_Untersuchter Text_:
━━━━━━

Das Vertrauen in die Sicherheit der Rente gerät ins Wanken – zumindest für einige Mitglieder der hessischen Ärztekammer. Denn das dortige Versorgungswerk musste nach Informationen des Handelsblatts offenbar erhebliche Verluste durch riskante Immobilienprojekte verbuchen – mit potenziellen Folgen für die künftige Rentenhöhe der Mitglieder. Doch was sind Versorgungswerke eigentlich – und welche Vorteile und Risiken bergen sie hinsichtlich der Rente?
Versorgungswerke in Deutschland - Was ist das und wie beeinflusst es die Rente?
In Deutschland gibt es berufsständische Versorgungswerke. Sie sind öffentlich-rechtliche Pflichtversorgungseinrichtungen für sogenannte „verkammerte“ freie Berufe wie Ärzte, Apotheker, Architekten oder Rechtsanwälte. Wer zu diesen Berufsgruppen gehört, ist gesetzlich verpflichtet, dort Mitglied zu werden – ein Wechsel ist nur bei berufsbedingtem Standortwechsel möglich, wie das Informationsportal der Deutschen Rentenversicherung ihre-vorsorge.de erklärt.
Anders als die gesetzliche Rentenversicherung funktionieren Versorgungswerke nicht nach dem Umlageverfahren, sondern auf Basis des Kapitaldeckungsverfahrens, heißt es bei der Bundeszentrale für politische Bildung (bpb). Das bedeutet: Beiträge für die Rente werden angespart und kapitalbildend investiert, aus den Erträgen werden später Renten bezahlt. Es gibt keine staatlichen Zuschüsse – was bedeutet, dass das Risiko der Anlagen vollständig bei den Mitgliedern liegt.
Rente durch Versorgungswerk - Hohe Renten, aber auch hohe Risiken
In der Regel fallen die Renten aus Versorgungswerken höher aus als in der gesetzlichen Rentenversicherung, weil auch die Beiträge höher sind und sich durch freiwillige Höherversicherungen oder bessere Kapitalrenditen zusätzliche Vorteile ergeben. Doch genau diese Kapitalrendite ist es, die nun für Ärger sorgt.
Denn die Ärzteversorgung in Hessen hat in den vergangenen Jahren in sogenannte Mezzanine-Finanzierungen investiert – eine riskante Mischform aus Eigen- und Fremdkapital, häufig ohne Sicherheiten, aber mit Aussicht auf hohe Zinsen. Dies ergaben Recherchen des Handelsblattes, welche dieses in einem Artikel teilte.

━━━━━━

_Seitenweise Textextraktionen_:
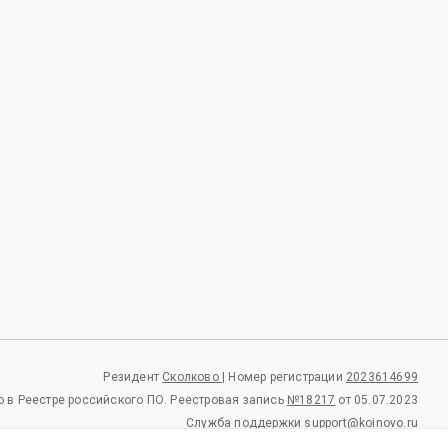
Резидент
Сколково |
Номер регистрации
2023614699
 в Реестре российского ПО.
Реестровая запись
№18217
от 05.07.2023
Служба поддержки
support@koinovo.ru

━━━━━━

_Aufgabe 1_:
Ändern Sie im Text über Versorgungswerke alles von „Anders als die“ hinunter bis „den Mitgliedern liegt.“, indem Sie „Mitgliedern“ durch „Versicherten“ ersetzen.
_Aufgabe 2_:
Übersetzen Sie den folgenden Satz aus dem Text über Versorgungswerke ins Englische: „Es gibt keine staatlichen Zuschüsse – was bedeutet, dass das Risiko der Anlagen vollständig bei den Mitgliedern liegt.“
_Aufgabe 3_:
Warum fallen die Renten aus Versorgungswerken laut dem Text über Versorgungswerke in der Regel höher aus als in der gesetzlichen Rentenversicherung?
Die Zeilen haben hierfür keine Bedeutung.

_Ergebnis 1_:
Anders als die gesetzliche Rentenversicherung funktionieren Versorgungswerke nicht nach dem Umlageverfahren, sondern auf Basis des Kapitaldeckungsverfahrens, heißt es bei der Bundeszentrale für politische Bildung (bpb). Das bedeutet: Beiträge für die Rente werden angespart und kapitalbildend investiert, aus den Erträgen werden später Renten bezahlt. Es gibt keine staatlichen Zuschüsse – was bedeutet, dass das Risiko der Anlagen vollständig bei den Versicherten liegt.

_Ergebnis 2_:
There are no state subsidies, which means that the risk of the investments lies entirely with the members.

_Ergebnis 3_:
Die Beiträge sind höher als in der gesetzlichen Rentenversicherung. Außerdem ergeben sich durch freiwillige Höherversicherungen oder bessere Kapitalrenditen zusätzliche Vorteile.